Texas Tech University

Assessment

13th Annual ATLC Conference Keynote Session by Dr. Mary-Ann Winkelmes

Transparent teaching/learning practices make learning processes explicit while offering opportunities to foster students' metacognition, confidence, and their sense of belonging in college in an effort to promote student success equitably. A 2016 publication identifies transparent assignment design as a replicable teaching intervention that significantly enhances students' success, with greater gains for historically underserved students [Winkelmes et al, Peer Review,Spring 2016]. We'll review the findings as well as educational research behind the concept of transparent teaching/learning in this session. Then we'll apply that research to the design of class activities and course assignments. Participants will leave with a draft assignment or activity for one of their courses, and a concise set of strategies for designing transparent assignments that promote students' learning.
Date: 3/3/2017 
Video

13th Annual ATLC  Conference Transparent Design at Texas Tech: A Panel Discussion

During her keynote presentation, Dr. Winkelmes explained the research behind and provided a framework for the Transparency Project; during this follow-up panel discussion, faculty members from Texas Tech who implemented transparent assignment design during the fall semester of 2016 will share their own insights about and experiences with the project. Panelists will discuss questions such as: What was the process like for them as faculty members? How did their students respond to the revised assignments? What realizations did they have during the project, and how has it changed their teaching? In this session, attendees will learn more about how transparent assignment design really works, and how it might work in their own classrooms.

Data section:
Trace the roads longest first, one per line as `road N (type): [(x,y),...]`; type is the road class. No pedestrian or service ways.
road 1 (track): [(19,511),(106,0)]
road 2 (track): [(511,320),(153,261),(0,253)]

What the task requires:
According to the Texas Tech conference session listing, when did the panel's faculty members implement transparent assignment design?

Solution below:
During the fall semester of 2016.